## Source text

*** Begin section ***

Media Round-Up: Week of May 29th

BLFF Team | Jun 3, 2022

Happy Friday! Welcome to our Media Round Up. Each week we’re collecting and sharing our favorite gender + politics stories. Here’s what caught our eye this week:

In Harriet Tubman’s home state of Maryland, a new school bears her name

Nicole Asbury, Washington Post

The newest elementary school in Gaithersburg, Maryland has been named after American abolitionist and social activist Harriet Tubman. The new school is the first in Tubman’s home state to bear her name. Brenda Wolff, President of the Montgomery County School Board, said that a school named after Tubman, “… should have happened a long time ago.” During her life, Tubman made between 13 to 14 trips via the Underground Railroad, leading roughly 70 enslaved people to freedom.

Read the full story here.

Which one state has never sent a woman to Congress?

Mike Allen, Axios

As of 2022, Vermont remains the only state to not have sent a woman to Congress. Currently, the Green Mountain State has a congressional opening which three women candidates are looking to fill. Lieutenant Governor Molly Gray, Senate President Pro Tempore Becca Balint, and Sianay Chase Clifford, a social worker and former Capitol Hill aid, will compete in the August 9th primary hoping to fill the seat vacated by U.S. House member, Democrat Peter Welch who is looking to move along to the Senate. Two Republican women are also registered to run for the seat.

Read the full story here.

Overturning Roe v. Wade Could Make Maternal Mortality Even Worse

Maggie Koerth and Amelia Thompson-DeVeaux, FiveThirtyEight

According to data from The Commonwealth Fund, the United States has the highest maternal mortality rates compared to the top ten wealthiest nations in the world. Multiple studies have shown that states with stricter abortion laws also have the highest maternal and infant mortality rates in the country. As Roe v. Wade (1973) hangs in the balance, some are concerned that the maternal mortality in the US will increase if the Supreme Court case is overturned.

Read the full story here.

*** End section ***

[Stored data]
*** Begin section ***

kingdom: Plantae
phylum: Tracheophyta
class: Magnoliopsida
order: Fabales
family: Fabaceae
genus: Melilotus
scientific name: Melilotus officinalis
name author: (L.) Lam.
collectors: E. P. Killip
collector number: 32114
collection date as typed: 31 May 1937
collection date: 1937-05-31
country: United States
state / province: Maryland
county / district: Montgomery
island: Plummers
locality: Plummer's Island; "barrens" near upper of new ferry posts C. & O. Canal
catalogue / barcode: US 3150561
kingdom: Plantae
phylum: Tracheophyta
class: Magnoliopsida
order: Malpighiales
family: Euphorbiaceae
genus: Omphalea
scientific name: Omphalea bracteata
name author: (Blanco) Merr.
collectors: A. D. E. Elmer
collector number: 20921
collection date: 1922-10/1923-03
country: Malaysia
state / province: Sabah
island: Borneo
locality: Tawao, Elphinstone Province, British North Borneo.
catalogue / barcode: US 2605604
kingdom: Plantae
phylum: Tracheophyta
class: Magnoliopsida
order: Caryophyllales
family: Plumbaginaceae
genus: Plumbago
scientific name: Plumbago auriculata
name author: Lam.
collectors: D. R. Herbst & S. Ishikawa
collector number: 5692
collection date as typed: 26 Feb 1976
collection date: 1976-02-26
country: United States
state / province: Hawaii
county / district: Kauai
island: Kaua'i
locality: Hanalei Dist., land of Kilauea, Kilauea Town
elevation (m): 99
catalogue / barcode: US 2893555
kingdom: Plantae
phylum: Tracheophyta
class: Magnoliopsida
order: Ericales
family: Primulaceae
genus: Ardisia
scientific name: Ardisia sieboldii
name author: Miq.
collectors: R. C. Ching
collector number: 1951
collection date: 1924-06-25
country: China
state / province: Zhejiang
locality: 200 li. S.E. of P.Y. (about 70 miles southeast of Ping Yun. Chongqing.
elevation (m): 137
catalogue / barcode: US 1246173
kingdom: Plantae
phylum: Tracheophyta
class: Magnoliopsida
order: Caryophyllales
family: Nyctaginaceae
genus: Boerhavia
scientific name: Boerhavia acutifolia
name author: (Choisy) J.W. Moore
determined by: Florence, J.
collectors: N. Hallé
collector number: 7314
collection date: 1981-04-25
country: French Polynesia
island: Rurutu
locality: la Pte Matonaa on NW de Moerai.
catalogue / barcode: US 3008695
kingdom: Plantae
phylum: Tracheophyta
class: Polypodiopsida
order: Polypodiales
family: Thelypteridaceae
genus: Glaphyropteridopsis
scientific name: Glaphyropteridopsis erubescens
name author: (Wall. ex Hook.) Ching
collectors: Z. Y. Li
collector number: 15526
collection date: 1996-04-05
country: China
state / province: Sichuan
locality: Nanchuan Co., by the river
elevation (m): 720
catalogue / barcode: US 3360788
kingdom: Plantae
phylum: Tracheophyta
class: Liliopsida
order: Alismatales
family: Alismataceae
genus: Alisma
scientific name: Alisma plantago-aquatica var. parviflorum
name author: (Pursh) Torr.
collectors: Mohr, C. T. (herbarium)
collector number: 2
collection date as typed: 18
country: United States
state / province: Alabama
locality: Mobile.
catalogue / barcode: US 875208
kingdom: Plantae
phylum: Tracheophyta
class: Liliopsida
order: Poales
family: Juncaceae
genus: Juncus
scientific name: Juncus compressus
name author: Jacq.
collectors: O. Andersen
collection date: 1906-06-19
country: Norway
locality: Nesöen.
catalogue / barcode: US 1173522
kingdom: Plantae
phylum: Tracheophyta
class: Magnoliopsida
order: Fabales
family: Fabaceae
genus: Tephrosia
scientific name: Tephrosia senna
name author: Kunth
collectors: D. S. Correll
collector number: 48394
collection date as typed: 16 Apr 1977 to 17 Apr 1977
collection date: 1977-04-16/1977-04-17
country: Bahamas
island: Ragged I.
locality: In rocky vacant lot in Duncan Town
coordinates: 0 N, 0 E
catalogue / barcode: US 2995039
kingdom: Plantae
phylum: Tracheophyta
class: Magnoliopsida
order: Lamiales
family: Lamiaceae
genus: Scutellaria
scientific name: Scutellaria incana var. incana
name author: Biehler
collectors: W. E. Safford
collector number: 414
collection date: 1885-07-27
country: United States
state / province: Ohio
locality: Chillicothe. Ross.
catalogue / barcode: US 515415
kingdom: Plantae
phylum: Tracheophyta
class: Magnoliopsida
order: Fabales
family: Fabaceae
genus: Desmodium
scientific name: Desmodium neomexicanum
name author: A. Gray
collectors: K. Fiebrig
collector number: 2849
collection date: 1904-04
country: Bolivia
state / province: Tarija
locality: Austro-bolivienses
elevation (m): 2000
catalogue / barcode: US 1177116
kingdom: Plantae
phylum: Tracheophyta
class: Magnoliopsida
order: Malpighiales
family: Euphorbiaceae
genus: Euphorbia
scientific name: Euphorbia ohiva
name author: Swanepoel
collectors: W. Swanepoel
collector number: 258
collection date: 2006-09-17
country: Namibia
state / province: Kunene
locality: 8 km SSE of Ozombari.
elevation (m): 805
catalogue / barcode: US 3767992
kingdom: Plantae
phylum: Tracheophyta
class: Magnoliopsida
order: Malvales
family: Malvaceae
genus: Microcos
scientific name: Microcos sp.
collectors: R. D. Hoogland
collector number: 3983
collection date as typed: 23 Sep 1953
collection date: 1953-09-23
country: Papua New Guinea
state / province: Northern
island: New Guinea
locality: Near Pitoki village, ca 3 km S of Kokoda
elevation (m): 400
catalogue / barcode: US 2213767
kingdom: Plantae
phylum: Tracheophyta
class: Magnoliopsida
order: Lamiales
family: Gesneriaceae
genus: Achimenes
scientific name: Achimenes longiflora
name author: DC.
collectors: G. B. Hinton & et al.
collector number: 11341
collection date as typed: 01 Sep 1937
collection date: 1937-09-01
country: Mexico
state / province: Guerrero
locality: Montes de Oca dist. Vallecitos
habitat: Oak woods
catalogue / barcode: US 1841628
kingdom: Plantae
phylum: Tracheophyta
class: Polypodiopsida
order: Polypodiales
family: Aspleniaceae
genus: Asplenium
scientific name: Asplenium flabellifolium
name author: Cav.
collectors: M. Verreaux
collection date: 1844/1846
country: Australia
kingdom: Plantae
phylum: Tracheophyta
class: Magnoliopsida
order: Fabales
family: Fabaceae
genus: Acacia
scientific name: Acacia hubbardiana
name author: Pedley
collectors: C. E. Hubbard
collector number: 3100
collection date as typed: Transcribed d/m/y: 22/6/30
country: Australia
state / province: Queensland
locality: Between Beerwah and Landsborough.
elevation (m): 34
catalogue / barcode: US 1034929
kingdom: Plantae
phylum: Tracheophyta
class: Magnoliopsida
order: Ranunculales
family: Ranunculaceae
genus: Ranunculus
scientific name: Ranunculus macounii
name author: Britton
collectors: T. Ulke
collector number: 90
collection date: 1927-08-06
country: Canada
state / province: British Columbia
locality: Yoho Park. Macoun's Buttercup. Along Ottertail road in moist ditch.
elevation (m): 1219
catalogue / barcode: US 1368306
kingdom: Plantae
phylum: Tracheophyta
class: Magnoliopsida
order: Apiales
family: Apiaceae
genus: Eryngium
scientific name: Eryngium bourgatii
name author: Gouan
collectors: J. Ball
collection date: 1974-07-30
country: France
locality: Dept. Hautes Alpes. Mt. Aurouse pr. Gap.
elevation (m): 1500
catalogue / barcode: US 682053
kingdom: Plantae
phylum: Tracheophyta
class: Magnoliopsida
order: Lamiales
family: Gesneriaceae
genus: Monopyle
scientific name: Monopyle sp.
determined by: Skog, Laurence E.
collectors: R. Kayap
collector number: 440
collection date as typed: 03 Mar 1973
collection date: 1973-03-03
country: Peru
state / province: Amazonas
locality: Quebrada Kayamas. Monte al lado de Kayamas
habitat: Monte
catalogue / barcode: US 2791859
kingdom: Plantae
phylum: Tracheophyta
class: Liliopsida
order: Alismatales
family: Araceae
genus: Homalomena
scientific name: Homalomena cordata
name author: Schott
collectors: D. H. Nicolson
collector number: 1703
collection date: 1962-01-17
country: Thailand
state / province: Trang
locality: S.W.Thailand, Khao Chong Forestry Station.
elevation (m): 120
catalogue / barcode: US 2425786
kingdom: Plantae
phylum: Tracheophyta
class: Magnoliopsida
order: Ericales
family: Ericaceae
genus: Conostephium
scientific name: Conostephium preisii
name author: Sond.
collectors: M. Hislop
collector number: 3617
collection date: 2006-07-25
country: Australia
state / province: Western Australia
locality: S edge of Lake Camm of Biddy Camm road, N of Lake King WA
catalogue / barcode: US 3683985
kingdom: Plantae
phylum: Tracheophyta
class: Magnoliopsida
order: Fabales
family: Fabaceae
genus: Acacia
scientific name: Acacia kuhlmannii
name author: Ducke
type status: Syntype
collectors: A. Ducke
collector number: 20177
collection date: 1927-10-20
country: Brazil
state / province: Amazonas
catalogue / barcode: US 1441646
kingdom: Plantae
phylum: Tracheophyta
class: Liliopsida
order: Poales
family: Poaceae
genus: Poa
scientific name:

*** End section ***

## Activities
a - Please reproduce the media round-up starting at "According to data" and ending at "case is overturned.", substituting "greatest" for "highest".
b - According to the media round-up, about how many enslaved people did Harriet Tubman lead to freedom?
c - Write the next part of the media round-up, picking up after its final line.

## Answers by task
a -
According to data from The Commonwealth Fund, the United States has the greatest maternal mortality rates compared to the top ten wealthiest nations in the world. Multiple studies have shown that states with stricter abortion laws also have the greatest maternal and infant mortality rates in the country. As Roe v. Wade (1973) hangs in the balance, some are concerned that the maternal mortality in the US will increase if the Supreme Court case is overturned.

b - Roughly 70

c -
Shirley Temple Black’s Remarkable Second Act as a Diplomat

Claudia Kalb, Smithsonian Magazine

Mostly known for once being the world’s most famous child, in adulthood Shirley Temple Black became the United States delegate to the United Nations Conference on the Human Environment. At the conference, Black emphasized that people must unite with empathy and humility to restore the world for future generations, ending with, “We are trustees of the earth they will inherit.” Black’s 23-year-career as a diplomat was largely hidden because her adulthood autobiography was unpublished. Now, people are making sure her second act as a diplomat receives recognition.

Read the full story here.

‘This is our time’: How women are taking over the labor movement

Chabeli Carrazana, The 19th*

Over the past ten years, 60% of newly organized workers have been women. Recently, women have been the faces of the largest labor movements in the US, including: “baristas who have unionized over a dozen Starbucks since late 2021, the bakery workers who recently went on strike for four months to secure their first union contract, the call center workers — mostly women of color — who went on strike in Mississippi, and the 17,000 Etsy sellers who went on strike last month to combat transaction fee increases.” Studies have shown that unionization has more benefits for women than men, often creating a path to equal pay for women.